(Data records Opens)

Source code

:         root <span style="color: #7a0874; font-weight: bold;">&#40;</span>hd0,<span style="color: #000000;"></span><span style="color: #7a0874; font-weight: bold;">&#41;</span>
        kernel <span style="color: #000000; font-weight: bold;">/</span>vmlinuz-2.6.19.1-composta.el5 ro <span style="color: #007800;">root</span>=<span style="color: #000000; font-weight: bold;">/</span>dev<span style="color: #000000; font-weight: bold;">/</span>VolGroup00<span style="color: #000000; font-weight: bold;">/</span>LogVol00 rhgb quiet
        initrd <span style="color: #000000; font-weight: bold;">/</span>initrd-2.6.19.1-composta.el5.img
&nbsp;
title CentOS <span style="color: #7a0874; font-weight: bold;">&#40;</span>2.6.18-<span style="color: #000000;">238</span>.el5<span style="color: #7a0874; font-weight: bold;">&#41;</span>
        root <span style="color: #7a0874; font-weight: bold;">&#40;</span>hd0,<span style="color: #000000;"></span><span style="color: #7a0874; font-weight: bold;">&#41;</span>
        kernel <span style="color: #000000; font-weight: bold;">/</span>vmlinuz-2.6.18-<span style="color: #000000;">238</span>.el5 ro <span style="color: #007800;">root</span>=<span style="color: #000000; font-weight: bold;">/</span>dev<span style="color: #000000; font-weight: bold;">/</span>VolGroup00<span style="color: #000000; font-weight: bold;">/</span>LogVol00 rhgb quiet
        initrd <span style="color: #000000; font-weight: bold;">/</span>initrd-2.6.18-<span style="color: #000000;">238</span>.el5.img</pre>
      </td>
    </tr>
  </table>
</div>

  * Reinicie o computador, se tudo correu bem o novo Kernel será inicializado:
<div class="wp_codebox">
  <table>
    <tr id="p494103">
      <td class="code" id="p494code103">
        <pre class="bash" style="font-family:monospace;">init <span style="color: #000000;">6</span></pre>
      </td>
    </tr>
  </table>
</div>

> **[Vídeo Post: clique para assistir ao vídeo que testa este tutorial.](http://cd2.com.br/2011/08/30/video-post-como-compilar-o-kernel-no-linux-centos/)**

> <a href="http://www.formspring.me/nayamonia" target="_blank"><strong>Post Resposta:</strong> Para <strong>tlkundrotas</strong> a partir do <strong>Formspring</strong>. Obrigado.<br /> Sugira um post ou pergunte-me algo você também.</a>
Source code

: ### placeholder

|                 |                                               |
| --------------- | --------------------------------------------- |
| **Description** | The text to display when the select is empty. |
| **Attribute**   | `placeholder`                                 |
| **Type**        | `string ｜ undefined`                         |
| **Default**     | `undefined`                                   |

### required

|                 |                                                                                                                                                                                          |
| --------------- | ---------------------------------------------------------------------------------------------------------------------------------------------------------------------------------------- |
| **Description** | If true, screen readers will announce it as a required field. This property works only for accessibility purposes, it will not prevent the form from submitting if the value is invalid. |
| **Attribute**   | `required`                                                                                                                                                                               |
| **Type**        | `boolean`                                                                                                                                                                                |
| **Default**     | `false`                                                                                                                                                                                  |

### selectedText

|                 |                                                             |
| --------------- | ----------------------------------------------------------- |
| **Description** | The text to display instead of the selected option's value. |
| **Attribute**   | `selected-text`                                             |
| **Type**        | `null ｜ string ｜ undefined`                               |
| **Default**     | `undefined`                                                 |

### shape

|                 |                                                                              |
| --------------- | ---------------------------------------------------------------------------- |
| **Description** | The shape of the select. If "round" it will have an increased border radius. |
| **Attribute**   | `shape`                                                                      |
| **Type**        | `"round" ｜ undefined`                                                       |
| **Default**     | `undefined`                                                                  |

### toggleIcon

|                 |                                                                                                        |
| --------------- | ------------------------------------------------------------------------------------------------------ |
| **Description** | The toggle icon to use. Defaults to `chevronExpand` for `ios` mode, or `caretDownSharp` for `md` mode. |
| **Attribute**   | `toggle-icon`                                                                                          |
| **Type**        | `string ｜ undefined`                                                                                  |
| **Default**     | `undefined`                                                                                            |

(Data records Closes)

Problem to solve: Tally the lines in the records that contain the string "initrd" and reply with only the number. Case counts.

Exercise output: 2